"Before the night comes I must leave the house from which I am now
writing. I have nowhere to go to. The little money, the few valuable
possessions I have, must be left behind me: they have been obtained
under false pretenses; they are not mine. No more forlorn creature
than I am lives at this moment. You are a Christian woman. Not for my
sake--for Christ's sake--pity me and take me back.
"I am a good nurse, as you know, and I am a quick worker with my needle.
In one way or the other can you not find occupation for me?
"I could also teach, in a very unpretending way. But that is useless.

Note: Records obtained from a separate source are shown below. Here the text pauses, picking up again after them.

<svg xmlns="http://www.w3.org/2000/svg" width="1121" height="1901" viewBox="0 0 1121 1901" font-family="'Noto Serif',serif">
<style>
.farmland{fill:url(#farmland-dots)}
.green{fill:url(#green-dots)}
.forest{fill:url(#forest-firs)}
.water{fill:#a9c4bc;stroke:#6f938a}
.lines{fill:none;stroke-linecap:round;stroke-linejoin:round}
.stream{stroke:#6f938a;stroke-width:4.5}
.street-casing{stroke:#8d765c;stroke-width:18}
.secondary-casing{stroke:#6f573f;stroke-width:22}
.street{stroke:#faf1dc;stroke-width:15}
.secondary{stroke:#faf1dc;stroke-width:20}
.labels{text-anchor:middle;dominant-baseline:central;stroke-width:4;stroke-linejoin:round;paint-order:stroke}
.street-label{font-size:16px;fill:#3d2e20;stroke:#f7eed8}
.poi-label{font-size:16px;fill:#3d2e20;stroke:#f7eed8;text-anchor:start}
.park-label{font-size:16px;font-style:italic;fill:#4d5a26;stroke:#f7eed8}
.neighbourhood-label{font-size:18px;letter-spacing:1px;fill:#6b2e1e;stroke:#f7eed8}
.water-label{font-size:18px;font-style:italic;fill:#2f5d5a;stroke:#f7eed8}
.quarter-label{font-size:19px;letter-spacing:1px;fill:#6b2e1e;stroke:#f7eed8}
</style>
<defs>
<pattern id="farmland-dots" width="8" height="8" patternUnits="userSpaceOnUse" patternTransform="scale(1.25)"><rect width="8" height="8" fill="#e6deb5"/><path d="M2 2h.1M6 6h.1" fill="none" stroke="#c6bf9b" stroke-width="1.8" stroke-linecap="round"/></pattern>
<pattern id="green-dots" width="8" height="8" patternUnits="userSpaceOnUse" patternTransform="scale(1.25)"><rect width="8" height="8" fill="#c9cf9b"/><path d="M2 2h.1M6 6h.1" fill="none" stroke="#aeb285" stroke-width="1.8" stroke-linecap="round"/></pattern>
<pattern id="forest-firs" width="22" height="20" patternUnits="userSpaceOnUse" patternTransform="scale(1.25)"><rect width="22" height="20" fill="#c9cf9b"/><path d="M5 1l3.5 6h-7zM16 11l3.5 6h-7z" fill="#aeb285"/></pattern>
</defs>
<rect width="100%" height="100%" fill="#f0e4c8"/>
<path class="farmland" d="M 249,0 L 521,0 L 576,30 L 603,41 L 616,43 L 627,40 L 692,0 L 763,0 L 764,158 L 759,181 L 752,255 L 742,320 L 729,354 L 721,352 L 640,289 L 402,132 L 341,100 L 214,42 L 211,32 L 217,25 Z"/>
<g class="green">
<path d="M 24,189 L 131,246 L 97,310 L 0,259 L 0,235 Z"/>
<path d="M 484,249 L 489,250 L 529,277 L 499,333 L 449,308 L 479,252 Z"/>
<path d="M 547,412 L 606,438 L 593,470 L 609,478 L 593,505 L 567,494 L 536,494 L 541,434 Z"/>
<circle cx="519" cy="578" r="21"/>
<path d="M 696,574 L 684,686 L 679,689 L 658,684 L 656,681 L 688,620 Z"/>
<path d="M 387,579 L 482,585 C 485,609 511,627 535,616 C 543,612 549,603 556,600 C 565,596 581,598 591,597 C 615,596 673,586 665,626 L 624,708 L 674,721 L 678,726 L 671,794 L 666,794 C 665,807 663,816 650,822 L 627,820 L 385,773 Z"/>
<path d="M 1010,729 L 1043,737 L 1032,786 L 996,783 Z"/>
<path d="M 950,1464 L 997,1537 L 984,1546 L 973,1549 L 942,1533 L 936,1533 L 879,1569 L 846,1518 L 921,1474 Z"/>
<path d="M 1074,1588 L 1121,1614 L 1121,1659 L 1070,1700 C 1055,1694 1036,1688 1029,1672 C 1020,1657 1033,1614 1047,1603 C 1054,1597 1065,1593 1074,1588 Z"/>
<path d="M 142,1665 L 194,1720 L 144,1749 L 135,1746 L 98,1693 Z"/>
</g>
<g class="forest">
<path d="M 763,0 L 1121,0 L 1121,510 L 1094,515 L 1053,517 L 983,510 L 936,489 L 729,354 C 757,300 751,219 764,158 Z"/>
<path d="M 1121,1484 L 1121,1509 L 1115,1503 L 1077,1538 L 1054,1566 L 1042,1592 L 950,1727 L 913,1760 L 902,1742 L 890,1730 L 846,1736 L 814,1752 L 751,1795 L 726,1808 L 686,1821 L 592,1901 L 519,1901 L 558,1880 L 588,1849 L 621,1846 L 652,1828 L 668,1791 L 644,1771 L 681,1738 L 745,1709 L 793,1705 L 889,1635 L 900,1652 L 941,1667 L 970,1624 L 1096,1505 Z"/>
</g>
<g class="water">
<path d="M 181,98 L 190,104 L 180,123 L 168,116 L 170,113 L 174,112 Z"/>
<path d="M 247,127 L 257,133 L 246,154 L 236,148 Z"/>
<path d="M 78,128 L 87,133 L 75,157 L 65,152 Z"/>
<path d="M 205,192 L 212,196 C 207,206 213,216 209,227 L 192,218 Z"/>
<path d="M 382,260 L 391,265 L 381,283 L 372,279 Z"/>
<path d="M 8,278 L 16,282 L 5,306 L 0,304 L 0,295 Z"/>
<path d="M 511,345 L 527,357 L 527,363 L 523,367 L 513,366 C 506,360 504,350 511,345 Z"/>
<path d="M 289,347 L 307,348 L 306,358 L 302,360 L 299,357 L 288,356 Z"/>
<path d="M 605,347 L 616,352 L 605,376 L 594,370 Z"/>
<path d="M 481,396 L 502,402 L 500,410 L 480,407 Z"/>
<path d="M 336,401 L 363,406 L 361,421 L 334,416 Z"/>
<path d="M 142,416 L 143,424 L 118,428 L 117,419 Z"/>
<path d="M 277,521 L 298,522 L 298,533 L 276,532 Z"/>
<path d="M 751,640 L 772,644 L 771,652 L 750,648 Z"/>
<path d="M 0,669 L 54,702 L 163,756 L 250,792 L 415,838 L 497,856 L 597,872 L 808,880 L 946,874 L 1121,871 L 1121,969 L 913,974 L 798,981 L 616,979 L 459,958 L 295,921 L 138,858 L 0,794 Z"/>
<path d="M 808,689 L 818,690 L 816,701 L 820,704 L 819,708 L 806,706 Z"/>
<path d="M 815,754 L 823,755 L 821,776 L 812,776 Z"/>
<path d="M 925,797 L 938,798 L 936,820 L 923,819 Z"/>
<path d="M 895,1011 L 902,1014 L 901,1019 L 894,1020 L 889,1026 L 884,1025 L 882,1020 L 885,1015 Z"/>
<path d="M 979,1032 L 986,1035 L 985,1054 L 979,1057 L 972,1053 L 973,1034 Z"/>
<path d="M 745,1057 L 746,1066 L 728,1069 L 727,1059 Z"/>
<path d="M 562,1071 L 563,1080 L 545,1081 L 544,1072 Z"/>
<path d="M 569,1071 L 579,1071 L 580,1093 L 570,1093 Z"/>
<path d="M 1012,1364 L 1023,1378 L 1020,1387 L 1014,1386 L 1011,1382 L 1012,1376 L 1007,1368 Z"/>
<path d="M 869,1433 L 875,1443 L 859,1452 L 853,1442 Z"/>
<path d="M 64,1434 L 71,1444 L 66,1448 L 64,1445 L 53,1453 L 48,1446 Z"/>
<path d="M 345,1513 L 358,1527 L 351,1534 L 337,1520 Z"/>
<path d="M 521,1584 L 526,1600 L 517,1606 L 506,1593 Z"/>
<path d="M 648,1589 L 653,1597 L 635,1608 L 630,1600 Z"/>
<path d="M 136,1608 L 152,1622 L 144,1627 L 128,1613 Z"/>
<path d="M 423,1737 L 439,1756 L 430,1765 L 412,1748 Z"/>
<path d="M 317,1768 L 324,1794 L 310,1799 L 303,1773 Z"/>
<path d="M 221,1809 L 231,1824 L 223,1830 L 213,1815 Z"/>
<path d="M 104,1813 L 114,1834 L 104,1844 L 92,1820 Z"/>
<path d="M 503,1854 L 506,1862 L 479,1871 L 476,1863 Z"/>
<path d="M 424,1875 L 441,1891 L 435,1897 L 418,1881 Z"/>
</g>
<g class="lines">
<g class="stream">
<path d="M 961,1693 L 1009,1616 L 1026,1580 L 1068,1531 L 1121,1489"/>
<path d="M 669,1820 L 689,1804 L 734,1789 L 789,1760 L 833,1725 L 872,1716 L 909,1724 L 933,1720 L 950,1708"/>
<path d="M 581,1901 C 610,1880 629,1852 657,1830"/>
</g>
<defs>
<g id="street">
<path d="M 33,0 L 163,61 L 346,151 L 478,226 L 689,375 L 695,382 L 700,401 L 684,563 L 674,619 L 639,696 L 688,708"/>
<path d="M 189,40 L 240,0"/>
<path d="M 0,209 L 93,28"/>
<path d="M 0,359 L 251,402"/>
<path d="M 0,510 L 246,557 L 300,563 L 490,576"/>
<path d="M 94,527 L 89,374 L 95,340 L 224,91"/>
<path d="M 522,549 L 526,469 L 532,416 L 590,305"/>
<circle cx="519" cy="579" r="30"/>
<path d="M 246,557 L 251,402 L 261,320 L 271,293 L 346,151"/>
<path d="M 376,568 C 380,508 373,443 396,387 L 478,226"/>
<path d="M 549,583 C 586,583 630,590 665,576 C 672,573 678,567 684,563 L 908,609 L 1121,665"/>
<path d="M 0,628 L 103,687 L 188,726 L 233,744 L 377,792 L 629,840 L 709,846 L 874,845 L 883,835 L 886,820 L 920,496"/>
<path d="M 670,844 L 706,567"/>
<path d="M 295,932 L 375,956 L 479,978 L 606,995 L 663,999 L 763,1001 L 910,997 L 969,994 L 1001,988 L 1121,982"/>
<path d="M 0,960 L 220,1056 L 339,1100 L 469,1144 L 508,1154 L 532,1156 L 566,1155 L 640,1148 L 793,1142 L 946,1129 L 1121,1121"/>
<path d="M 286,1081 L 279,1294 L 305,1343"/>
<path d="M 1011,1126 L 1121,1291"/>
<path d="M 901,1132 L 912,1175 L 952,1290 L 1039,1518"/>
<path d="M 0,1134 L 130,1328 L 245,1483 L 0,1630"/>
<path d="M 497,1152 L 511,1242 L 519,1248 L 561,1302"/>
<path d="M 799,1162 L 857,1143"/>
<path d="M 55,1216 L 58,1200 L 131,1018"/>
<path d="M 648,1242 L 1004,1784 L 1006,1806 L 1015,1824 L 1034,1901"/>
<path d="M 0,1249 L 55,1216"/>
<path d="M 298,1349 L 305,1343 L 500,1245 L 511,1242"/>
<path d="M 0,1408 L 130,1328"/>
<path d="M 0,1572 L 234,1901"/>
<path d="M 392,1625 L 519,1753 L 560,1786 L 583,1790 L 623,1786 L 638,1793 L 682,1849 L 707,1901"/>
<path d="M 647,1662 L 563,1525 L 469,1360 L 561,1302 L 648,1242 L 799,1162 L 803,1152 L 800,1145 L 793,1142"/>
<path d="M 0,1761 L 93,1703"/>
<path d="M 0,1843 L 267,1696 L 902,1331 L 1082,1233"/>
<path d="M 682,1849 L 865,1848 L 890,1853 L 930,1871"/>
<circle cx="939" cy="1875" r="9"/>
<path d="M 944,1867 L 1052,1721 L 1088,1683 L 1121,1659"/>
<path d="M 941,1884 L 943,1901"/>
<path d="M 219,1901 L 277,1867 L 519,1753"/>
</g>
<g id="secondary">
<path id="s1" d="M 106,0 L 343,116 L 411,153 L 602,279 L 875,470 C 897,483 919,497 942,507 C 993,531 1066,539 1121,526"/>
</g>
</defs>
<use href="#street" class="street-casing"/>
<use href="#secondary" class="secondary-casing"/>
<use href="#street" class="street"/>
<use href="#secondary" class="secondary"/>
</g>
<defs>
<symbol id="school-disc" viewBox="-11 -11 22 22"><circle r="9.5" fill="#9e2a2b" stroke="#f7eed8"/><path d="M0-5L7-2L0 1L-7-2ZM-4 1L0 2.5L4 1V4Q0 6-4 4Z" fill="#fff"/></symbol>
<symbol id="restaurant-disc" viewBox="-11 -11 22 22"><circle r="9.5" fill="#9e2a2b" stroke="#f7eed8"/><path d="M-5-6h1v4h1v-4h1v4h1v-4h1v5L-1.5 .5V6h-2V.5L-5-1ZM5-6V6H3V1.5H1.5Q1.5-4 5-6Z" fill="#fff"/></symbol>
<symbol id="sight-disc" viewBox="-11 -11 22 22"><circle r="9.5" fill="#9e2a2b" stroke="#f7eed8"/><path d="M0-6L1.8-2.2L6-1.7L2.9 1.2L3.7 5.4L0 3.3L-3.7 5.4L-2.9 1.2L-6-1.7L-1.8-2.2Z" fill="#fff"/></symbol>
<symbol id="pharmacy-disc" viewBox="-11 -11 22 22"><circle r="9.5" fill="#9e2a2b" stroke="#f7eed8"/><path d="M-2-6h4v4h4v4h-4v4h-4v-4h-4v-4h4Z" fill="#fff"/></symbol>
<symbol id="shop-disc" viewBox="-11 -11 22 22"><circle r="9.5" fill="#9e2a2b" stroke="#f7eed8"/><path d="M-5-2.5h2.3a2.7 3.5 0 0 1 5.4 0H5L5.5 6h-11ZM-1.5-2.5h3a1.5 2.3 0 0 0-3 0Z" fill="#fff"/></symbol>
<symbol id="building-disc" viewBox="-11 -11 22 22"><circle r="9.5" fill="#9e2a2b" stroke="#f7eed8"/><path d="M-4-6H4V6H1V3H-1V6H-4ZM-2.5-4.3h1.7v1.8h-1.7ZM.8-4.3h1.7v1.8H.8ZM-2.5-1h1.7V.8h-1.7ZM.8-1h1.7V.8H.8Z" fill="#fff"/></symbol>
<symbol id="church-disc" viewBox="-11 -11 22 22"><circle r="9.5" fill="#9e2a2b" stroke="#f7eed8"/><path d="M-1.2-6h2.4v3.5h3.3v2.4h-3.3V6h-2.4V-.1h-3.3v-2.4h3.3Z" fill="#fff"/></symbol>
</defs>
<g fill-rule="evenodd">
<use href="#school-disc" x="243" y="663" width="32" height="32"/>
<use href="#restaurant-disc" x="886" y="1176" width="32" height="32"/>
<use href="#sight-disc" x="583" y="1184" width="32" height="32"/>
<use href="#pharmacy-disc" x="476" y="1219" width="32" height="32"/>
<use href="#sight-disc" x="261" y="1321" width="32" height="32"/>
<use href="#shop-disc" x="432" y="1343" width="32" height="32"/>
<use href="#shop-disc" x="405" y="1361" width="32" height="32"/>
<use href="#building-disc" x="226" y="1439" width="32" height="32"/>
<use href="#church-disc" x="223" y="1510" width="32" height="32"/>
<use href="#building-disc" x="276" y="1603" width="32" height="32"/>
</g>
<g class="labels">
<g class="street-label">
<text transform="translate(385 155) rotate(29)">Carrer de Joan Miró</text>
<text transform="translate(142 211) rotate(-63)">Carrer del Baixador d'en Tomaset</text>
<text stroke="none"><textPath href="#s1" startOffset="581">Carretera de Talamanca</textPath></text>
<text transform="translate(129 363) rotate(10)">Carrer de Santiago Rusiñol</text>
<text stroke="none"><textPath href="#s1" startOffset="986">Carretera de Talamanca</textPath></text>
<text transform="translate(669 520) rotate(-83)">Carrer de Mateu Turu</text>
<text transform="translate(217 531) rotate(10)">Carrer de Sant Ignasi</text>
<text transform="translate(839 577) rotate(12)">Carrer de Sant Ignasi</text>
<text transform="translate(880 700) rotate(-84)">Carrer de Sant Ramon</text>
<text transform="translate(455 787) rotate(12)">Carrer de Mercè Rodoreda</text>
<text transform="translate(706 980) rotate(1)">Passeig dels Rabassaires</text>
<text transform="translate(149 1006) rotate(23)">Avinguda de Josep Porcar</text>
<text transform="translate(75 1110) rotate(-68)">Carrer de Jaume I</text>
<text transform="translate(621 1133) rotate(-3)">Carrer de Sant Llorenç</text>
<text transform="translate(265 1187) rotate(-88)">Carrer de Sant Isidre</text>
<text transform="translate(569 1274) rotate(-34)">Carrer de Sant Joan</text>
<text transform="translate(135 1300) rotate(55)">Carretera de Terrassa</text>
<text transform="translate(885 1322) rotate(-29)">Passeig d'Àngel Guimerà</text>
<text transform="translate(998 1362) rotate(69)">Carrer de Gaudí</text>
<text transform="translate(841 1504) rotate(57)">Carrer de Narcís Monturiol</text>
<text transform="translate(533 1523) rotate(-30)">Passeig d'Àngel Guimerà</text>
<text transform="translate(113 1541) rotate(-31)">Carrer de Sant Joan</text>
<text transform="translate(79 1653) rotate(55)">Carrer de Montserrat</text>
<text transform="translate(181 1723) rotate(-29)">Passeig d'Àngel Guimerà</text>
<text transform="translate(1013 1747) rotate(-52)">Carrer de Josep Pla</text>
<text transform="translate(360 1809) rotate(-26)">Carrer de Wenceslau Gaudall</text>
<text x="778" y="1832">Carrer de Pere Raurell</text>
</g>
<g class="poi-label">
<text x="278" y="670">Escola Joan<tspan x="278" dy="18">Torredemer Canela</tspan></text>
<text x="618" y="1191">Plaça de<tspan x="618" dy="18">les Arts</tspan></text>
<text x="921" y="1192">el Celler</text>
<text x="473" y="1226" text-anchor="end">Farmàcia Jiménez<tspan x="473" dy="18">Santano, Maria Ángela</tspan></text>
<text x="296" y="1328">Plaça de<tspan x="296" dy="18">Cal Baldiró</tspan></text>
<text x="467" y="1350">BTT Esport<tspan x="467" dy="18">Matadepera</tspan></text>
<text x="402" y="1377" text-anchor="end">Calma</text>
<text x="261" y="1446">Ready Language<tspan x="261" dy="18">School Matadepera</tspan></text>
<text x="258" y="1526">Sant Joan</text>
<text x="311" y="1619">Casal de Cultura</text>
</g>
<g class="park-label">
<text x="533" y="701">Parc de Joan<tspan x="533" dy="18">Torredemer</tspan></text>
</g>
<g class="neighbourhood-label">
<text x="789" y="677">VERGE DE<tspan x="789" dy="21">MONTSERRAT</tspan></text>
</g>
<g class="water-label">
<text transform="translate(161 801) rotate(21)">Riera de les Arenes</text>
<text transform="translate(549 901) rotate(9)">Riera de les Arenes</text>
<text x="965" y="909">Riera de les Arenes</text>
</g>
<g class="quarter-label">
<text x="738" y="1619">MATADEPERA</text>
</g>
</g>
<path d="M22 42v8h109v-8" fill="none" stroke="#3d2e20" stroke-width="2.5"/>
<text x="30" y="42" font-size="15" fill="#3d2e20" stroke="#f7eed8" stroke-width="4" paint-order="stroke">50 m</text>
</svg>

Who would trust their children to a woman without a character? There is
no hope for me in this direction. And yet I am so fond of children! I
think I could be, not happy again, perhaps, but content with my lot, if
I could be associated with them in some way. Are there not charitable
societies which are trying to help and protect destitute children
wandering about the streets? I think of my own wretched childhood--and
oh! I should so like to be employed in saving other children from ending
as I have ended. I could work, for such an object as that, from morning
to night, and never feel weary. All my heart would be in it; and I
should have this advantage over happy and prosperous women--I should
have nothing else to think of. Surely they might trust me with the poor
little starving wanderers of the streets--if you said a word for me?
If I am asking too much, please forgive me. I am so wretched, madam--so
lonely and so weary of my life.
"There is only one thing more. My time here is very short. Will you
please reply to this letter (to say yes or no) by telegram?
"The name by which you know me is not the name by which I have been
known here. I must beg you to address the telegram to 'The Reverend
Julian Gray, Mablethorpe House, Kensington.' He is here, and he will
show it to me. No words of mine can describe what I owe to him. He has
never despaired of me--he has saved me from myself. God bless and reward
the kindest, truest, best man I have ever known!
"I have no more to say, except to ask you to excuse this long letter,
and to believe me your grateful servant, ----."
She signed and inclosed the letter, and wrote the address. Then, for
the first time, an obstacle which she ought to have seen before showed
itself, standing straight in her way.
There was no time to forward her letter in the ordinary manner by post.
It must be taken to its destination by a private messenger. Lady Janet's
servants had hitherto been, one and all, at her disposal. Could she
presume to employ them on her own affairs, when she might be dismissed
from the house, a disgraced woman, in half an hour's time? Of the two
alternatives it seemed better to take her chance, and present herself at
the Refuge without asking leave first.